Result for taxes in June

Tax collection in June reached S/10,102 million, which is 14.1% less than what was obtained in the same month of 2022. This figure is explained by several factors, such as less economic activity, lower coefficients for payments on account of Income Tax and the application of higher balances in favor of taxpayers.

Regarding the results for taxes, the Selective Consumption Tax (ISC) registered a collection of S/761 million, which represents an increase of 34.7%. Both the internal ISC and the one levied on imports increased, with increases of 12.9% and 104.0%, respectively.

Regarding Income Tax, S/3,779 million were collected in June, which implies a contraction of 19.4% compared to the same month of the previous year. This decrease is mainly due to lower payments on account corresponding to the Third Category (-32.6%), Income from non-resident subjects (-23.0%), MYPE Tax Regime (-7.0%), Fourth Category (-4.9%), Special Income Regime (-3.7%), Fifth Category (-0.2%) and Other Income (-19.2%).

However, there were increases in payments associated with income from the First Category (5.0%), Second Category (5.4%) and Regularization (54.5%).

For its part, in the General Sales Tax (IGV), the collection reached S/6,491 million, which represents a decrease of 11.7% compared to the same month of the previous year. Both the internal IGV (-2.8%) and the one levied on imports (-21.8%) decreased due to factors such as lower internal demand, lower gas prices and the application of the reduced tax rate to Restaurants and Hotels, approved by Law No. 31556.
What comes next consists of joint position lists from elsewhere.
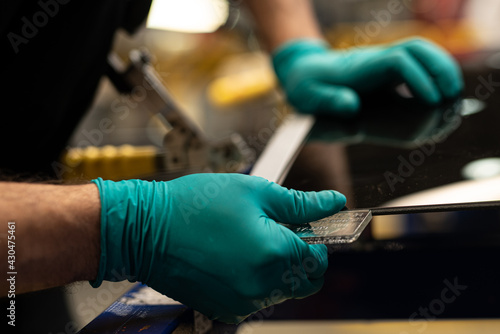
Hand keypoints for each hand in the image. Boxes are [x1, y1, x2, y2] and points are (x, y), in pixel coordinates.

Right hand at [91, 173, 345, 322]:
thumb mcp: (254, 192)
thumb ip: (301, 203)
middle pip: (306, 281)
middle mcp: (261, 286)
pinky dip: (256, 281)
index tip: (303, 226)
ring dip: (278, 269)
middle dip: (302, 258)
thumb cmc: (196, 205)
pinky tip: (234, 257)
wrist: (145, 230)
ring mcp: (241, 303)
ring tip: (250, 240)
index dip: (316, 239)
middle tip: (280, 233)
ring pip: (282, 291)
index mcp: (273, 254)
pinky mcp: (223, 309)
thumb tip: (335, 203)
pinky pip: (256, 299)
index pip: (319, 258)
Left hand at [272, 38, 462, 116]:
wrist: (305, 73)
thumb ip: (327, 100)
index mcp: (361, 66)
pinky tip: (439, 97)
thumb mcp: (308, 96)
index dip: (418, 77)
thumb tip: (350, 105)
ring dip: (442, 69)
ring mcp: (384, 63)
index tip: (431, 100)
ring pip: (421, 53)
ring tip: (453, 96)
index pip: (398, 60)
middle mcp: (377, 59)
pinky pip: (417, 65)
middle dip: (440, 68)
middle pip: (418, 48)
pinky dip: (433, 76)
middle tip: (452, 95)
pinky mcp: (388, 71)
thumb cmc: (307, 86)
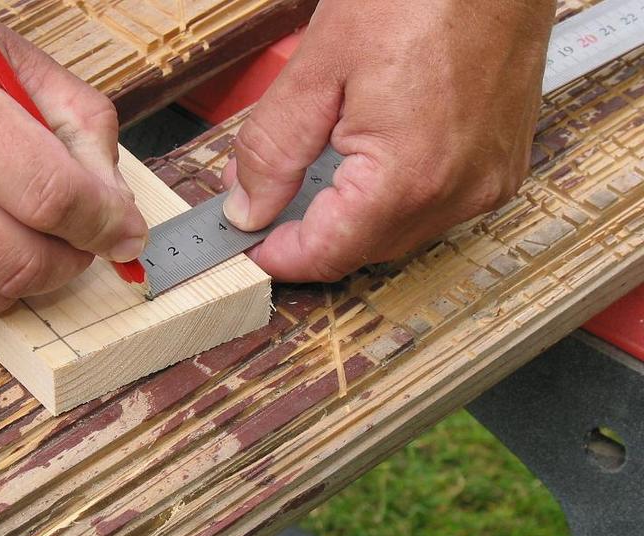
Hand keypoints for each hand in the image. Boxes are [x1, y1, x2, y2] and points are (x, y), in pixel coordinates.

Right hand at [0, 1, 146, 315]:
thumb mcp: (3, 53)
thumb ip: (75, 122)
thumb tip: (115, 204)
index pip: (53, 198)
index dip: (105, 225)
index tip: (123, 232)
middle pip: (21, 265)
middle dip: (69, 262)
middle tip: (76, 242)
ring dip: (23, 280)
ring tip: (24, 241)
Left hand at [222, 0, 555, 282]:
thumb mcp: (318, 67)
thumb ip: (273, 149)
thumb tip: (248, 208)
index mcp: (407, 178)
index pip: (326, 253)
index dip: (277, 255)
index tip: (246, 242)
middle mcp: (456, 193)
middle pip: (361, 250)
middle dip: (310, 233)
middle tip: (268, 202)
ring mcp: (487, 181)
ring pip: (397, 232)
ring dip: (351, 216)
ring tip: (317, 171)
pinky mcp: (502, 164)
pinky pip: (434, 206)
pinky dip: (393, 196)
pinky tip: (370, 160)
Factors that influenced a lower collection

According to Sunat, the determinant factors of the collection in June include the lower dynamics of the economic activity, with a growth of the Gross Domestic Product close to 0% in May and a decrease of around 2.0% in internal demand. In addition, there has been a 20.5% reduction in June imports and a 2.4% exchange rate depreciation compared to June last year.
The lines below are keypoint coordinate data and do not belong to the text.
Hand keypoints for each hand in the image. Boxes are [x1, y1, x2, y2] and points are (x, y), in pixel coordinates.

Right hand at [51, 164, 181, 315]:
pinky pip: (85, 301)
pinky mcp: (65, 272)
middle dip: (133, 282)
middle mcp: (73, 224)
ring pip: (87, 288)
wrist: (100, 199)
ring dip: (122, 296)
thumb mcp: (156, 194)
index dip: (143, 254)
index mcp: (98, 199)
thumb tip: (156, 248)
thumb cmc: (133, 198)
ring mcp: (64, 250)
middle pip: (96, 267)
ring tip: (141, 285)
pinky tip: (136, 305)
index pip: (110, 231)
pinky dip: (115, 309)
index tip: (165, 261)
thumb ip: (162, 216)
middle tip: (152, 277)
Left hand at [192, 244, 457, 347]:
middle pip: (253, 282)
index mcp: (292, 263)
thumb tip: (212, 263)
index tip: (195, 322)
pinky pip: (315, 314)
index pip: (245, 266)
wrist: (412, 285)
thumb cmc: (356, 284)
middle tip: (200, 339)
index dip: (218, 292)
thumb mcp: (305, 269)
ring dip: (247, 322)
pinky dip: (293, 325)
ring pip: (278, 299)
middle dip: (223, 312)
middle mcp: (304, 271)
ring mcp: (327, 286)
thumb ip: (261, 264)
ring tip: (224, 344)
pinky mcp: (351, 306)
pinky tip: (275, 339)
Income Tax collection continues to be affected by the reduction in payment coefficients and the application of higher favorable balances declared by taxpayers. Likewise, the application of the reduced IGV rate for Mypes restaurants and hotels has had a negative effect. However, the net effect of deferred obligations and the Annual Adjustment of Income Tax have partially offset these factors.